NEW YORK--(BUSINESS WIRE)--On Tuesday, United Against Nuclear Iran (UANI) launched its Social Media Campaign, by calling on Facebook, Inc. to suspend the account of Iranian Supreme Leader Ayatollah Ali Khamenei (https://www.facebook.com/www.Khamenei.ir) ahead of the June 14, 2013 presidential election in Iran. Today, the Iranian regime arbitrarily barred all but eight candidates from running in the election.
At the same time it uses Facebook to promote its agenda, the regime blocks Iranian citizens’ access to the site. The regime has unjustly imprisoned, tortured, and killed Iranians who have used Facebook to protest and express political opinions, particularly in the aftermath of the fraudulent 2009 presidential elections.
In a letter to Facebook CEO Mark Zuckerberg, UANI CEO, Ambassador Mark D. Wallace, wrote:
… As you are surely aware, the Iranian regime uses this account to promote its propaganda even while it bans its own citizens from accessing Facebook. Moreover, in the aftermath of the fraudulent 2009 presidential elections, the regime severely punished citizens that accessed sites such as Facebook to mobilize protest and opposition activities. UANI is therefore calling on Facebook, Inc. to take immediate action to suspend the Facebook account of Ayatollah Khamenei ahead of the June 14, 2013 presidential elections in Iran. UANI believes that Facebook should not allow the Iranian regime access to its platform, especially given the fact that the regime severely restricts its own citizens' use of Facebook and when freedom of expression is so severely repressed in Iran.
… If you recall, following the disputed June 2009 presidential elections in Iran, Facebook was a vital tool used by Iranians to voice their dissatisfaction and organize rallies in protest. In the post-election crackdown, Iranian authorities blocked access to Facebook and prosecuted a number of protesters who used Facebook for organizing purposes. While some Iranians are able to circumvent the ban on Facebook through the use of Virtual Private Networks, their freedom of action is greatly restricted because “some of the most affordable VPNs on the Iranian market are supplied by the Revolutionary Guard itself, and provide no protection whatsoever.” In short, Facebook is largely inaccessible to Iranians and those Iranians that do have access to Facebook become a target of regime authorities.
The risks of using Facebook and other social media platforms in Iran have intensified since the Iranian regime established its “FATA” cyber-police unit in January 2011. The purpose of FATA is to “take on anti-revolutionary and dissident groups who used Internet-based social networks in 2009 to trigger protests against the re-election of President Mahmoud Ahmadinejad.” As a result, Iranians risk arrest, torture, and death for using Facebook, particularly when such use is determined to be political or “un-Islamic.” For example, in May 2011, Baha'i activist Houshang Fanian was sentenced to an additional year of prison for “disseminating anti-state propaganda on Facebook.” Iran’s online spying is also used to silence cyber dissidents abroad.

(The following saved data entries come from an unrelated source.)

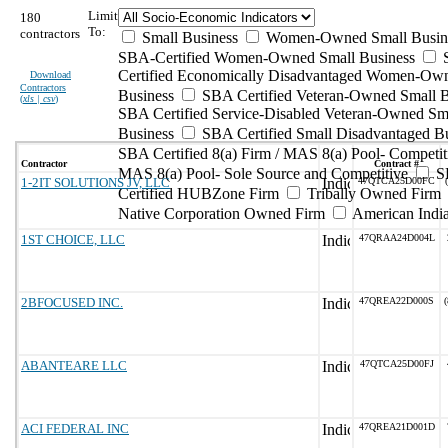
Limit
180
To:
contractors
Small Business
Women-Owned Small Busin
SBA-Certified Women-Owned Small Business
Certified Economically Disadvantaged Women-Ow
Download
Contractors
Business
SBA Certified Veteran-Owned Small B
(
xls | csv
)
SBA Certified Service-Disabled Veteran-Owned Sm
Business
SBA Certified Small Disadvantaged B
SBA Certified 8(a) Firm / MAS 8(a) Pool- Competit
Contractor
Contract #
MAS 8(a) Pool- Sole Source and Competitive
S
1-2IT SOLUTIONS JV, LLC
47QTCA25D00FC
Certified HUBZone Firm
Tribally Owned Firm
Native Corporation Owned Firm
American Ind
1ST CHOICE, LLC
47QRAA24D004L
2BFOCUSED INC.
47QREA22D000S
(
ABANTEARE LLC
47QTCA25D00FJ
ACI FEDERAL INC
47QREA21D001D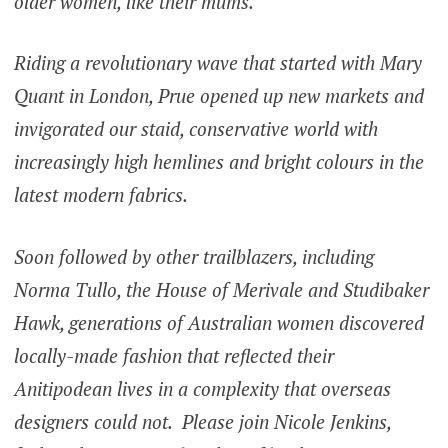
older women, like their mums.
Riding a revolutionary wave that started with Mary
Quant in London, Prue opened up new markets and
invigorated our staid, conservative world with
increasingly high hemlines and bright colours in the
latest modern fabrics.
Soon followed by other trailblazers, including
Norma Tullo, the House of Merivale and Studibaker
Hawk, generations of Australian women discovered
locally-made fashion that reflected their
Anitipodean lives in a complexity that overseas
designers could not. Please join Nicole Jenkins,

In May 2012, Iranian authorities imprisoned a man in the notorious Evin Prison for the Facebook activities of his son, who was studying abroad in the Netherlands. In the most notorious case, FATA tortured to death Iranian blogger Sattar Beheshti in November 2012 for criticizing the Iranian government on Facebook.
The time to take principled action is now....By suspending the official Facebook account of Ayatollah Khamenei and other senior regime officials, Facebook will be sending a powerful message to the Iranian regime that it does not tolerate the regime’s denial of digital freedom for the Iranian people and that all Iranian citizens, not just the Ayatollah, should enjoy the freedom to speak up and express themselves.
UANI has requested a reply by May 27, 2013.